Fausto’s Food Palace

With a year-round population of about 25,000 and a geographic area of only four by two miles, the island of Key West, Fla., is a relatively small community, figuratively and literally. Fausto’s Food Palace has been the community’s grocery store since 1926, which speaks to the strong connection between the two.

Co-owner Alton Weekley – part of the third generation of family ownership – says Fausto’s longevity is due in no small part to the bond it has with its customers.

“The important thing is we get to know our customers, and they get to know us,” Weekley says. “We become more than simply a business-customer relationship – it’s more like a friendship.”

That bond is so strong that, despite the fact that the island has three national chain grocery stores, Fausto’s is the only grocer on the island with two locations.
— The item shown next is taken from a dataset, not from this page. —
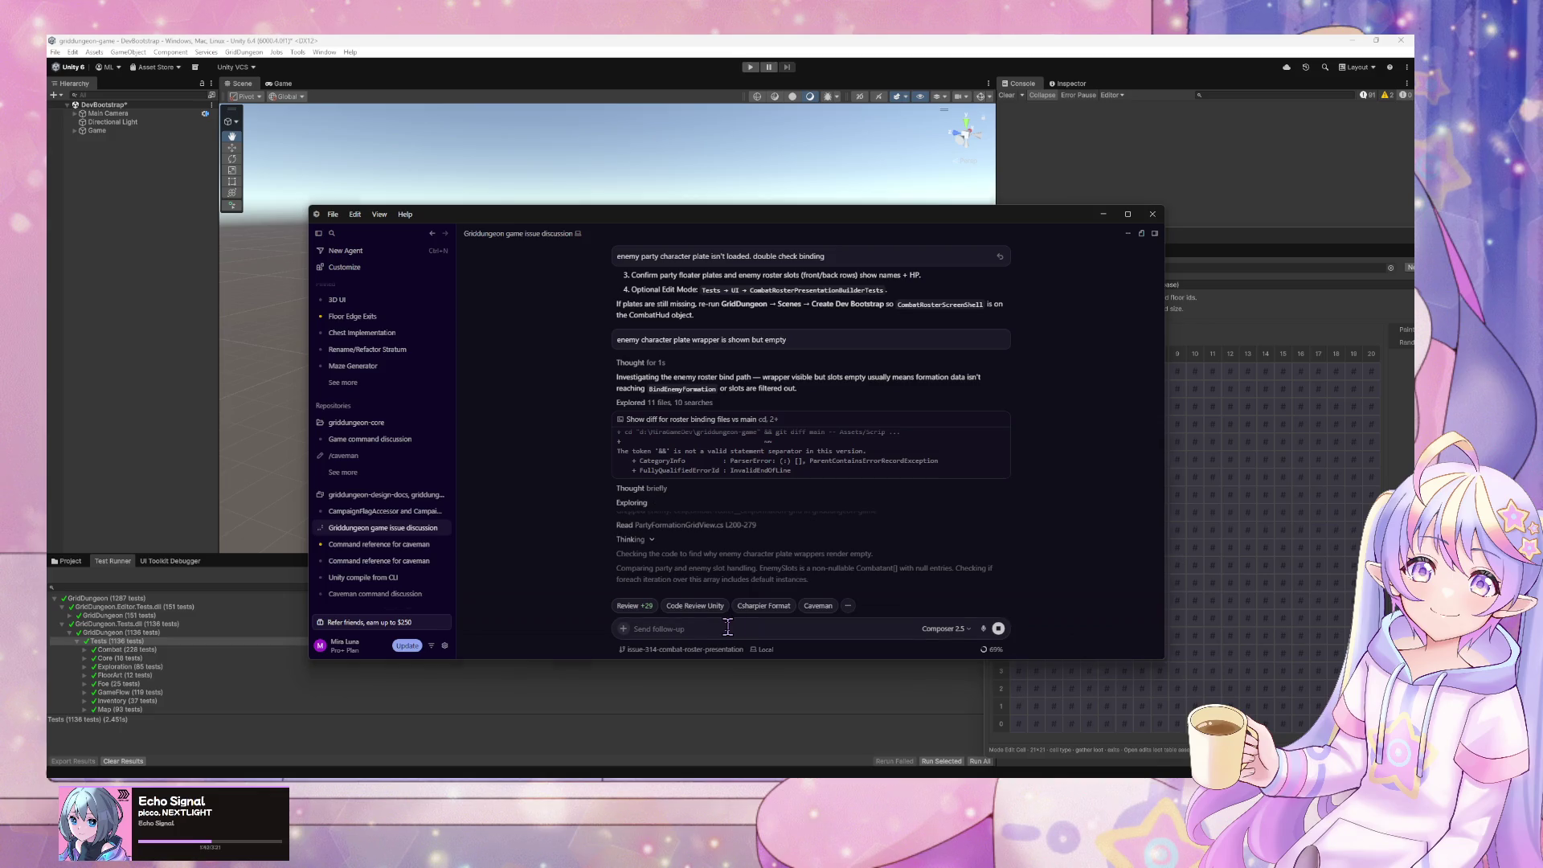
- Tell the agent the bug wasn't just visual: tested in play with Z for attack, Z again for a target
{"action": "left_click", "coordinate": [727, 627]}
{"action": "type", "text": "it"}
The difference, Weekley says, is that Fausto’s customers receive personal service from the stores, many times going out of its way to find specific items it doesn’t normally stock. “It’s something that doesn’t always happen at a chain store,” Weekley says. 

Fausto’s also allows its customers to fax, e-mail or phone in their orders for the store to put together for them. Weekley says it’s not uncommon for the store to allow customers to pay the next day if they forget their wallet or come up a few dollars short. 

“Those little touches like that are things that people don’t expect,” he says. “It’s that family feel that you don’t get in the modern chain supermarkets.”

Weekley says the store is dedicated to serving more than just their customers, but also the community at large. Fausto’s has been recognized multiple times for its hiring of developmentally disabled people, and was the only independently owned company in Florida honored by the Florida Agency for Persons With Disabilities. The agency serves the needs of developmentally disabled adults throughout the state. 

In terms of civic service, Weekley and his brother Jimmy have served on the city commission, and Jimmy Weekley was mayor of Key West from 1999 to 2005. 

Past and Present

The store was started by Cuban immigrant Faustino Castillo, who came to the island in 1910 to make cigars. Today, the store patterns itself after well-known New York grocers such as Dean & Deluca, which specialize in upscale items not found in most chain stores. Examples of this can be found in Fausto’s wine and cheese selections, as well as its emphasis on organic foods. Weekley says this has less to do with chasing trends as it does with serving the needs of the store’s customers. 

“In some respects, we find we’re ahead of the curve on some things,” Weekley says.

For instance, the store has had to adjust its inventory to accommodate customers’ budgets during the current recession. “Like most businesses in the country, with the recession, we’ve tried to understand that even though our customers want these better products, we’ve had to downsize,” Weekley says, adding that the store has been working to find items of comparable quality at lower price points. Fausto’s customers, much like consumers all over the country, are “downbuying” by choosing less-expensive versions of the items on their shopping lists. 

One example of this trend can be found in Fausto’s larger store. That location has an extensive wine department, and Weekley says the average price of a bottle of wine purchased there has slipped from about $20 to about $13 today. This has prompted the store to find more varieties of wine priced in the same range and reduce the number of more expensive wines. 

Additionally, Fausto’s has embarked on a marketing campaign aimed at steering customers toward lower-cost private-label products. 

As a member of the Independent Grocer’s Alliance (IGA), Fausto’s has access to IGA brand private-label products. Additionally, as a member of Associated Grocers of Florida, Fausto’s also has access to items in the Shurfine and Shurfresh product lines.

Despite the economic issues facing the store, Weekley says Fausto’s looks forward to a bright future. He says the store is always looking for ways to expand its operations.